Como hemos dicho, el niño nace bastante indefenso y absolutamente dependiente de los cuidados de sus padres. Se vincula a ellos y el apego le asegura la supervivencia. Cuando necesita algo, su sistema de apego le hace enviar señales para que alguien externo se ocupe de cubrir sus necesidades.Las señales pueden ser: llorar, gritar, no querer quedarse solo, jugar, agarrarse a los brazos y piernas de papá o mamá o esconderse detrás de ellos.
Pero ¿qué sucede en aquellos casos donde los padres (o la figura de apego de referencia) no captan las señales, no las oyen o las desatienden? Puede que no sean buenos a la hora de leer las señales de sus hijos o puede que no tengan el tiempo o la paciencia para atenderlo en ese momento. Como es lógico, el niño aumenta la intensidad de la señal. Y aquí es donde muchos padres tendemos a interpretar estas señales como una manipulación porque observamos una conducta exagerada que no corresponde con lo que nosotros entendemos que es su necesidad. Utilizamos frases como: «este niño es un dramático» o «eso son lágrimas de cocodrilo«. El niño grita, patalea o se altera sobremanera.
Según los estudiosos del apego, la conexión perfecta entre padre e hijo con un apego seguro se produce solo en un 20% de las ocasiones. El resto, se da una negociación entre un niño que demanda y unos padres que ofrecen lo que en ese momento pueden. Pero si de una manera prolongada y consistente, un padre desoye las señales de su hijo, lo más probable es que (tras haber intentado sin éxito aumentar la intensidad de señal) el niño deje de emitir esas señales y la sustituya por la contraria dando así la impresión de no necesitar nada. Es lo que se llama señales paradójicas. Este es el caso de los niños que resultan excesivamente independientes a edades tempranas, donde parece que el niño juega solo, se distrae solo y no necesita a los padres para nada. Lo más probable es que en estos casos, se produzca una distorsión en el vínculo afectivo y no se consiga desarrollar un apego seguro.

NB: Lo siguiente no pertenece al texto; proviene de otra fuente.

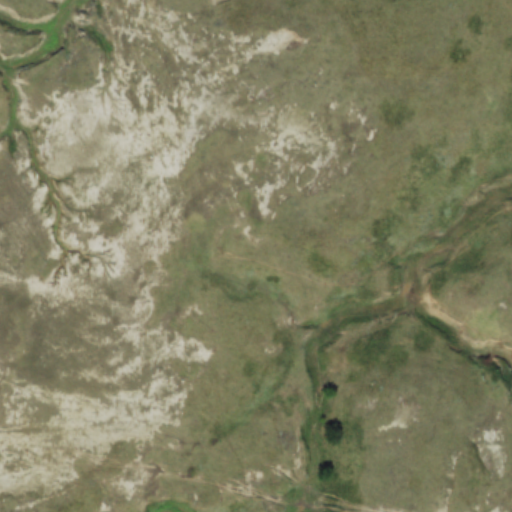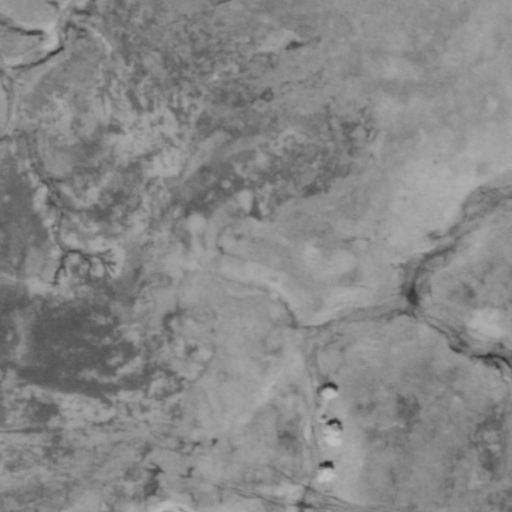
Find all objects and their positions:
road: (176, 439)
road: (164, 473)
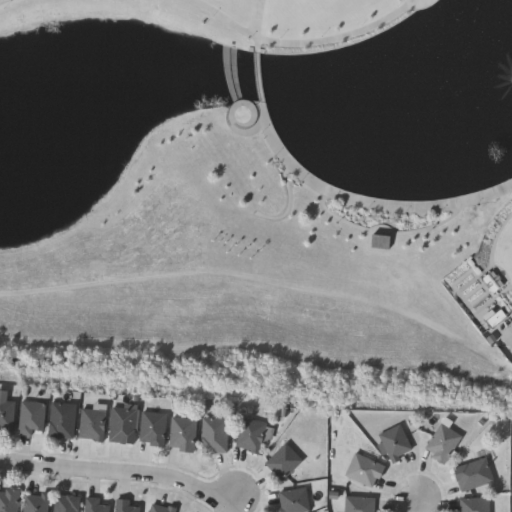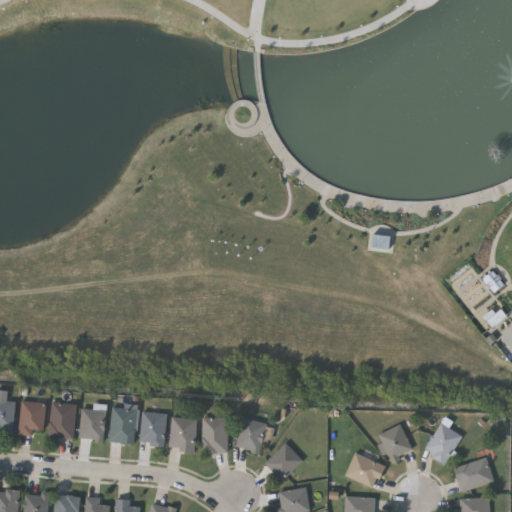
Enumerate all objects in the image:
building: (488, 281)
building: (7, 414)
building: (7, 415)
building: (32, 417)
building: (32, 417)
building: (62, 420)
building: (63, 420)
building: (92, 423)
building: (94, 424)
building: (124, 424)
building: (123, 425)
building: (153, 428)
building: (154, 428)
building: (182, 433)
building: (184, 434)
building: (251, 434)
building: (215, 435)
building: (216, 435)
building: (254, 435)
building: (444, 441)
building: (394, 442)
building: (395, 443)
building: (442, 443)
building: (284, 461)
building: (285, 462)
building: (365, 470)
building: (365, 470)
road: (102, 473)
building: (473, 474)
building: (475, 474)
road: (220, 496)
building: (293, 500)
building: (9, 501)
building: (10, 501)
building: (295, 501)
building: (36, 503)
building: (36, 503)
building: (67, 503)
building: (67, 503)
building: (360, 504)
building: (360, 504)
building: (476, 504)
building: (95, 505)
building: (95, 505)
building: (475, 505)
building: (125, 506)
building: (126, 506)
road: (420, 507)
building: (160, 508)
building: (161, 508)
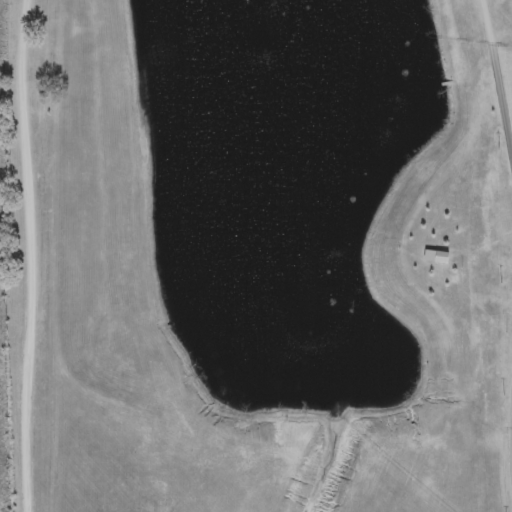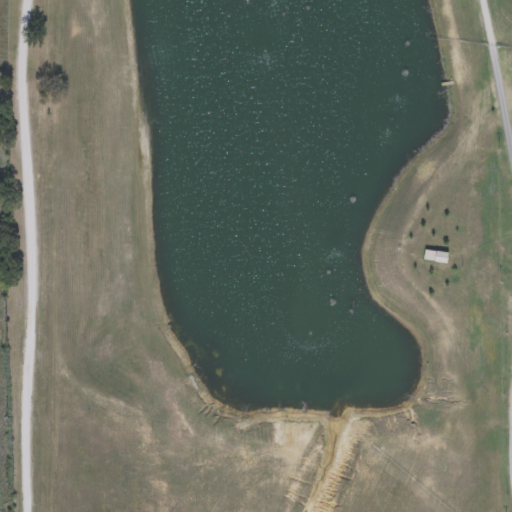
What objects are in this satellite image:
road: (495, 74)
road: (39, 255)
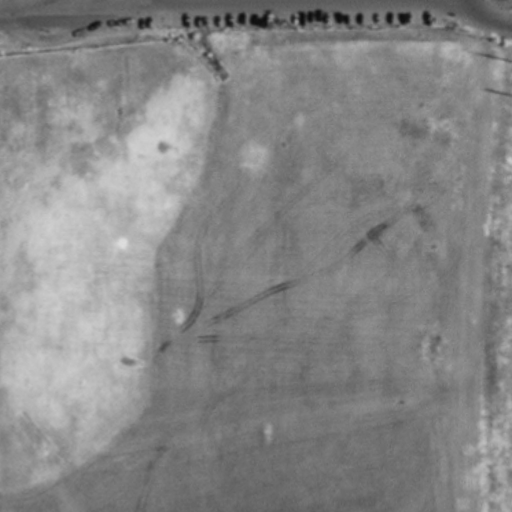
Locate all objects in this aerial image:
road: (128, 2)
road: (78, 3)
road: (259, 3)
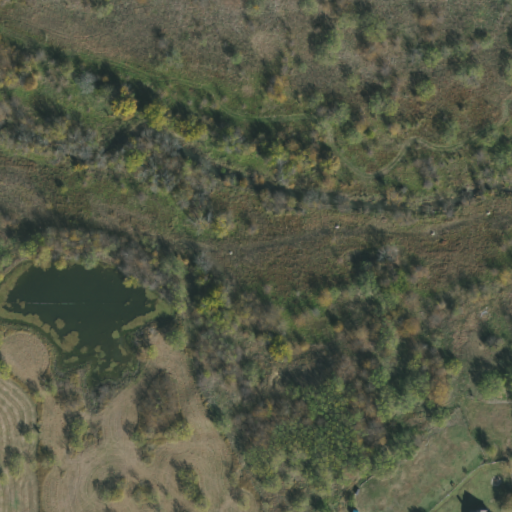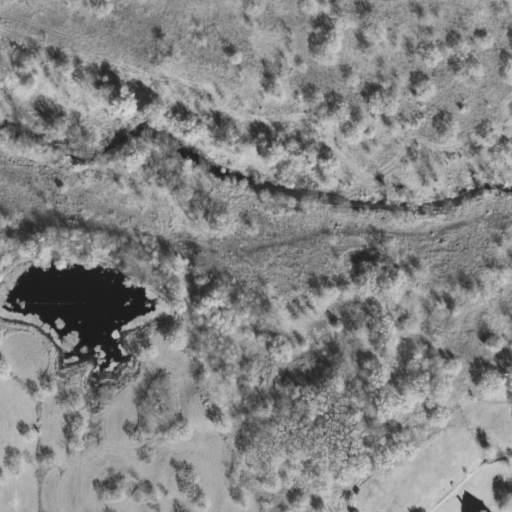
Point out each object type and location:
building: (481, 511)
building: (482, 511)
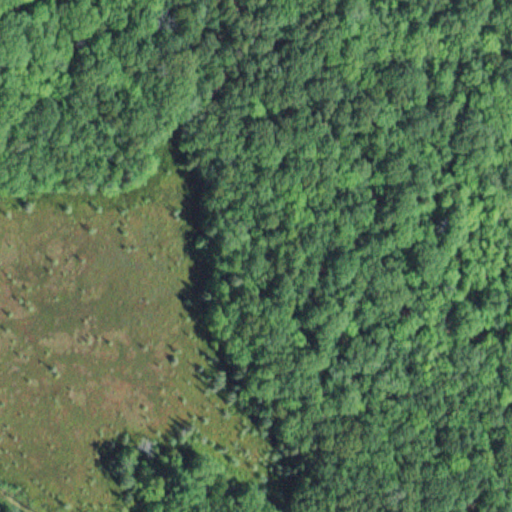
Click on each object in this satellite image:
road: (16, 501)
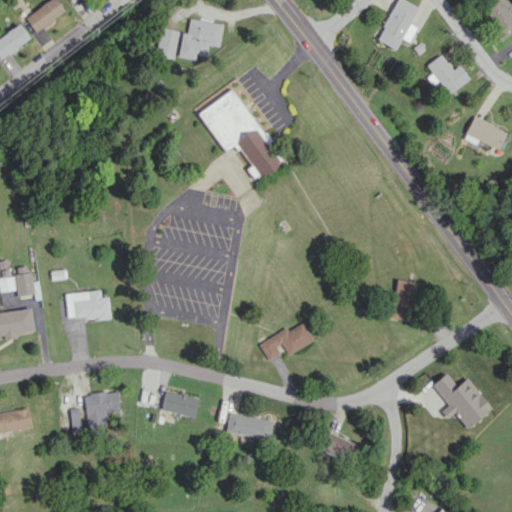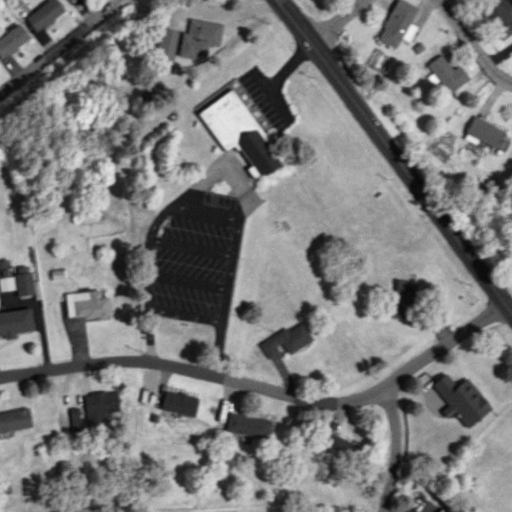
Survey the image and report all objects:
building: (71, 0)
building: (42, 14)
building: (498, 16)
road: (338, 20)
building: (396, 23)
building: (11, 39)
building: (188, 39)
road: (471, 43)
road: (63, 48)
building: (444, 73)
building: (237, 131)
building: (482, 132)
road: (394, 149)
road: (203, 213)
road: (155, 220)
road: (189, 247)
road: (146, 257)
building: (22, 280)
building: (6, 282)
road: (145, 285)
road: (223, 299)
building: (402, 299)
building: (85, 304)
building: (15, 322)
building: (284, 340)
road: (268, 393)
building: (460, 398)
building: (177, 402)
building: (98, 407)
building: (14, 419)
building: (73, 420)
building: (246, 425)
building: (336, 446)
road: (394, 452)
building: (440, 510)
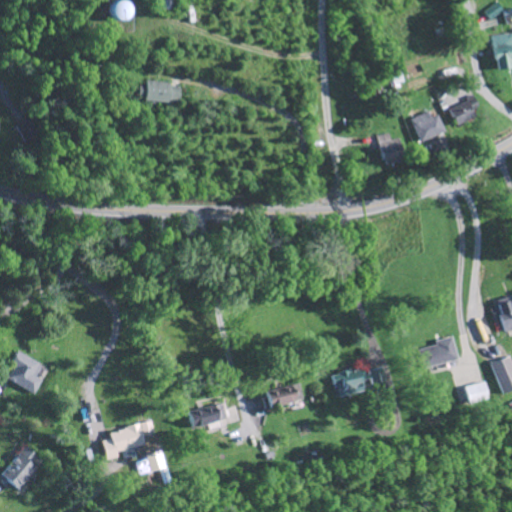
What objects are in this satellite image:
building: (116, 12)
building: (490, 13)
building: (500, 51)
building: (154, 93)
road: (328, 106)
building: (460, 113)
road: (284, 114)
building: (423, 128)
building: (29, 131)
building: (386, 151)
road: (504, 173)
road: (262, 214)
road: (477, 252)
road: (60, 261)
road: (348, 283)
building: (503, 314)
road: (218, 327)
road: (112, 335)
building: (434, 355)
building: (22, 374)
building: (501, 376)
building: (351, 383)
building: (472, 394)
building: (280, 398)
building: (202, 417)
building: (143, 430)
building: (117, 443)
building: (18, 469)
road: (87, 499)
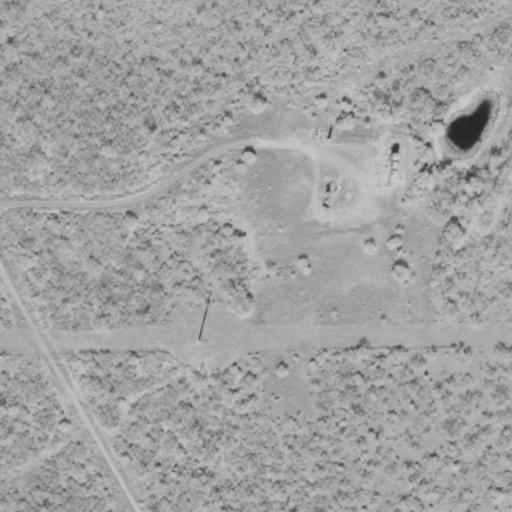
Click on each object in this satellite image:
petroleum well: (331, 200)
power tower: (201, 339)
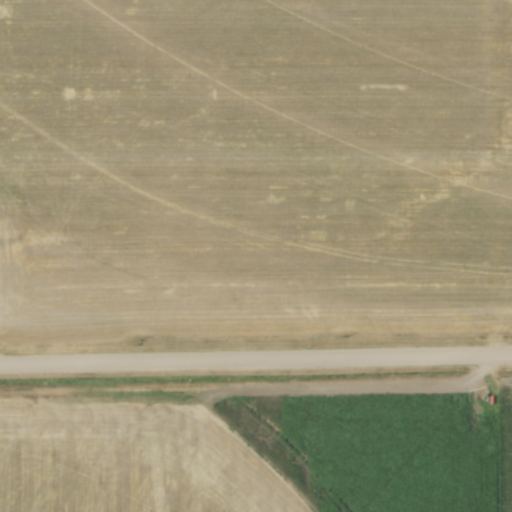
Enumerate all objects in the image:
road: (255, 357)
crop: (253, 449)
crop: (511, 484)
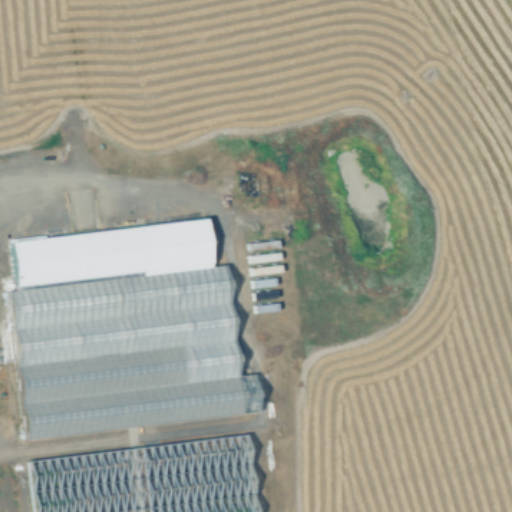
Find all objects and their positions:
road: (230, 249)
building: (106, 250)
crop: (256, 256)
building: (159, 302)
building: (123, 351)
road: (127, 434)
building: (141, 478)
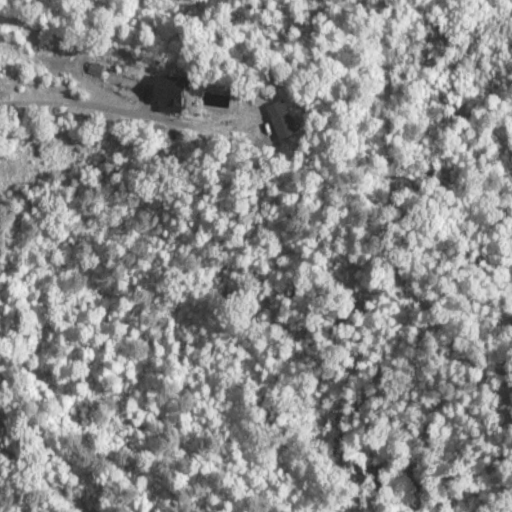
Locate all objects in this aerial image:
building: (111, 74)
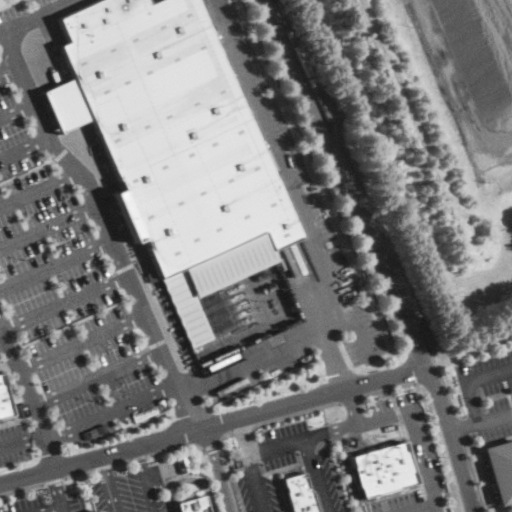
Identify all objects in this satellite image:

Con esto no estamos queriendo decir que, cada vez que el niño emita una señal, tengamos que dejarlo todo y salir corriendo para atenderlo. Si no, más bien, que cada vez que pensemos que nuestro hijo manipula entendamos que debe tener alguna necesidad no satisfecha y que, al menos, le escuchemos, nos demos por enterados y le expliquemos por qué, en este preciso momento, no nos es posible atenderle.